3. Niat Sholat Dhuha
Niat cukup dilafalkan dalam hati dengan kesungguhan. Contoh niat: "Aku niat sholat sunnah Dhuha dua rakaat karena Allah Ta'ala."
4. Bacaan Surat
Setelah membaca Al-Fatihah, dianjurkan untuk membaca surat-surat pendek. Tidak ada keharusan membaca surat tertentu, namun beberapa ulama menganjurkan:
- Rakaat Pertama: Surat Asy-Syams (surat ke-91).
- Rakaat Kedua: Surat Ad-Dhuha (surat ke-93).
Atau bisa juga membaca surat Al-Kafirun pada rakaat pertama dan Al-Ikhlas pada rakaat kedua. Namun, membaca surat apa pun yang kita hafal tetap sah dan berpahala.
5. Gerakan Sholat
Gerakan sholat Dhuha sama persis seperti sholat sunnah lainnya, dimulai dengan takbiratul ihram dan diakhiri dengan salam. Lakukan dengan tuma'ninah (tenang dan tidak tergesa-gesa) untuk meraih kekhusyukan.
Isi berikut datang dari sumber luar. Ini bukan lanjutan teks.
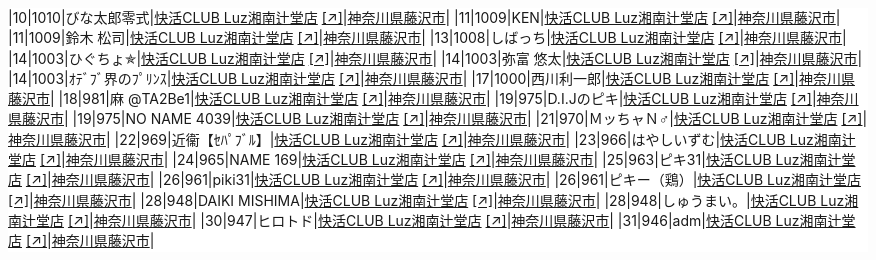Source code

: |10|1010|<span class="rank-name-dl">びな太郎零式</span>|<a href="/darts/rank/shops/ed1228848f40a639fec1ae84bb28bd87.html">快活CLUB Luz湘南辻堂店</a> <a href="https://search.dartslive.com/jp/shop/ed1228848f40a639fec1ae84bb28bd87">[↗]</a>|<a href="/darts/rank/神奈川県/藤沢市">神奈川県藤沢市</a>|
|11|1009|<span class="rank-name-dl">KEN</span>|<a href="/darts/rank/shops/ed1228848f40a639fec1ae84bb28bd87.html">快活CLUB Luz湘南辻堂店</a> <a href="https://search.dartslive.com/jp/shop/ed1228848f40a639fec1ae84bb28bd87">[↗]</a>|<a href="/darts/rank/神奈川県/藤沢市">神奈川県藤沢市</a>|
|11|1009|<span class="rank-name-dl">鈴木 松司</span>|<a href="/darts/rank/shops/ed1228848f40a639fec1ae84bb28bd87.html">快活CLUB Luz湘南辻堂店</a> <a href="https://search.dartslive.com/jp/shop/ed1228848f40a639fec1ae84bb28bd87">[↗]</a>|<a href="/darts/rank/神奈川県/藤沢市">神奈川県藤沢市</a>|
|13|1008|<span class="rank-name-dl">しばっち</span>|<a href="/darts/rank/shops/ed1228848f40a639fec1ae84bb28bd87.html">快活CLUB Luz湘南辻堂店</a> <a href="https://search.dartslive.com/jp/shop/ed1228848f40a639fec1ae84bb28bd87">[↗]</a>|<a href="/darts/rank/神奈川県/藤沢市">神奈川県藤沢市</a>|
|14|1003|<span class="rank-name-dl">ひぐちょ✯</span>|<a href="/darts/rank/shops/ed1228848f40a639fec1ae84bb28bd87.html">快活CLUB Luz湘南辻堂店</a> <a href="https://search.dartslive.com/jp/shop/ed1228848f40a639fec1ae84bb28bd87">[↗]</a>|<a href="/darts/rank/神奈川県/藤沢市">神奈川県藤沢市</a>|
|14|1003|<span class="rank-name-dl">弥富 悠太</span>|<a href="/darts/rank/shops/ed1228848f40a639fec1ae84bb28bd87.html">快活CLUB Luz湘南辻堂店</a> <a href="https://search.dartslive.com/jp/shop/ed1228848f40a639fec1ae84bb28bd87">[↗]</a>|<a href="/darts/rank/神奈川県/藤沢市">神奈川県藤沢市</a>|
|14|1003|<span class="rank-name-dl">ｵﾃﾞﾌﾞ界のﾌﾟﾘﾝｽ</span>|<a href="/darts/rank/shops/ed1228848f40a639fec1ae84bb28bd87.html">快活CLUB Luz湘南辻堂店</a> <a href="https://search.dartslive.com/jp/shop/ed1228848f40a639fec1ae84bb28bd87">[↗]</a>|<a href="/darts/rank/神奈川県/藤沢市">神奈川県藤沢市</a>|
|17|1000|<span class="rank-name-dl">西川利一郎</span>|<a href="/darts/rank/shops/ed1228848f40a639fec1ae84bb28bd87.html">快活CLUB Luz湘南辻堂店</a> <a href="https://search.dartslive.com/jp/shop/ed1228848f40a639fec1ae84bb28bd87">[↗]</a>|<a href="/darts/rank/神奈川県/藤沢市">神奈川県藤沢市</a>|
|18|981|<span class="rank-name-dl">麻 @TA2Be1</span>|<a href="/darts/rank/shops/ed1228848f40a639fec1ae84bb28bd87.html">快活CLUB Luz湘南辻堂店</a> <a href="https://search.dartslive.com/jp/shop/ed1228848f40a639fec1ae84bb28bd87">[↗]</a>|<a href="/darts/rank/神奈川県/藤沢市">神奈川県藤沢市</a>|
|19|975|<span class="rank-name-dl">D.I.Jのピキ</span>|<a href="/darts/rank/shops/ed1228848f40a639fec1ae84bb28bd87.html">快活CLUB Luz湘南辻堂店</a> <a href="https://search.dartslive.com/jp/shop/ed1228848f40a639fec1ae84bb28bd87">[↗]</a>|<a href="/darts/rank/神奈川県/藤沢市">神奈川県藤沢市</a>|
|19|975|<span class="rank-name-dl">NO NAME 4039</span>|<a href="/darts/rank/shops/ed1228848f40a639fec1ae84bb28bd87.html">快活CLUB Luz湘南辻堂店</a> <a href="https://search.dartslive.com/jp/shop/ed1228848f40a639fec1ae84bb28bd87">[↗]</a>|<a href="/darts/rank/神奈川県/藤沢市">神奈川県藤沢市</a>|
|21|970|<span class="rank-name-dl">ＭッちャＮ♂</span>|<a href="/darts/rank/shops/ed1228848f40a639fec1ae84bb28bd87.html">快活CLUB Luz湘南辻堂店</a> <a href="https://search.dartslive.com/jp/shop/ed1228848f40a639fec1ae84bb28bd87">[↗]</a>|<a href="/darts/rank/神奈川県/藤沢市">神奈川県藤沢市</a>|
|22|969|<span class="rank-name-dl">近衞【ｾﾊﾟﾌﾞﾙ】</span>|<a href="/darts/rank/shops/ed1228848f40a639fec1ae84bb28bd87.html">快活CLUB Luz湘南辻堂店</a> <a href="https://search.dartslive.com/jp/shop/ed1228848f40a639fec1ae84bb28bd87">[↗]</a>|<a href="/darts/rank/神奈川県/藤沢市">神奈川県藤沢市</a>|
|23|966|<span class="rank-name-dl">はやしいずむ</span>|<a href="/darts/rank/shops/ed1228848f40a639fec1ae84bb28bd87.html">快活CLUB Luz湘南辻堂店</a> <a href="https://search.dartslive.com/jp/shop/ed1228848f40a639fec1ae84bb28bd87">[↗]</a>|<a href="/darts/rank/神奈川県/藤沢市">神奈川県藤沢市</a>|
|24|965|<span class="rank-name-dl">NAME 169</span>|<a href="/darts/rank/shops/ed1228848f40a639fec1ae84bb28bd87.html">快活CLUB Luz湘南辻堂店</a> <a href="https://search.dartslive.com/jp/shop/ed1228848f40a639fec1ae84bb28bd87">[↗]</a>|<a href="/darts/rank/神奈川県/藤沢市">神奈川県藤沢市</a>|
|25|963|<span class="rank-name-dl">ピキ31</span>|<a href="/darts/rank/shops/ed1228848f40a639fec1ae84bb28bd87.html">快活CLUB Luz湘南辻堂店</a> <a href="https://search.dartslive.com/jp/shop/ed1228848f40a639fec1ae84bb28bd87">[↗]</a>|<a href="/darts/rank/神奈川県/藤沢市">神奈川県藤沢市</a>|
|26|961|<span class="rank-name-dl">piki31</span>|<a href="/darts/rank/shops/ed1228848f40a639fec1ae84bb28bd87.html">快活CLUB Luz湘南辻堂店</a> <a href="https://search.dartslive.com/jp/shop/ed1228848f40a639fec1ae84bb28bd87">[↗]</a>|<a href="/darts/rank/神奈川県/藤沢市">神奈川県藤沢市</a>|
|26|961|<span class="rank-name-dl">ピキー（鶏）</span>|<a href="/darts/rank/shops/ed1228848f40a639fec1ae84bb28bd87.html">快活CLUB Luz湘南辻堂店</a> <a href="https://search.dartslive.com/jp/shop/ed1228848f40a639fec1ae84bb28bd87">[↗]</a>|<a href="/darts/rank/神奈川県/藤沢市">神奈川県藤沢市</a>|
|28|948|<span class="rank-name-dl">DAIKI MISHIMA</span>|<a href="/darts/rank/shops/ed1228848f40a639fec1ae84bb28bd87.html">快活CLUB Luz湘南辻堂店</a> <a href="https://search.dartslive.com/jp/shop/ed1228848f40a639fec1ae84bb28bd87">[↗]</a>|<a href="/darts/rank/神奈川県/藤沢市">神奈川県藤沢市</a>|
|28|948|<span class="rank-name-dl">しゅうまい。</span>|<a href="/darts/rank/shops/ed1228848f40a639fec1ae84bb28bd87.html">快活CLUB Luz湘南辻堂店</a> <a href="https://search.dartslive.com/jp/shop/ed1228848f40a639fec1ae84bb28bd87">[↗]</a>|<a href="/darts/rank/神奈川県/藤沢市">神奈川県藤沢市</a>|
|30|947|<span class="rank-name-dl">ヒロトド</span>|<a href="/darts/rank/shops/ed1228848f40a639fec1ae84bb28bd87.html">快活CLUB Luz湘南辻堂店</a> <a href="https://search.dartslive.com/jp/shop/ed1228848f40a639fec1ae84bb28bd87">[↗]</a>|<a href="/darts/rank/神奈川県/藤沢市">神奈川県藤沢市</a>|
|31|946|<span class="rank-name-dl">adm</span>|<a href="/darts/rank/shops/ed1228848f40a639fec1ae84bb28bd87.html">快活CLUB Luz湘南辻堂店</a> <a href="https://search.dartslive.com/jp/shop/ed1228848f40a639fec1ae84bb28bd87">[↗]</a>|<a href="/darts/rank/神奈川県/藤沢市">神奈川県藤沢市</a>|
6. Membaca Doa Setelah Dhuha
Setelah menyelesaikan seluruh rakaat sholat dan salam, duduklah sejenak dengan tenang. Angkat kedua tangan dan bacalah doa setelah Dhuha yang telah dibahas di atas dengan penuh penghayatan. Resapi setiap maknanya dan yakini bahwa Allah Maha Mendengar dan Maha Mengabulkan doa.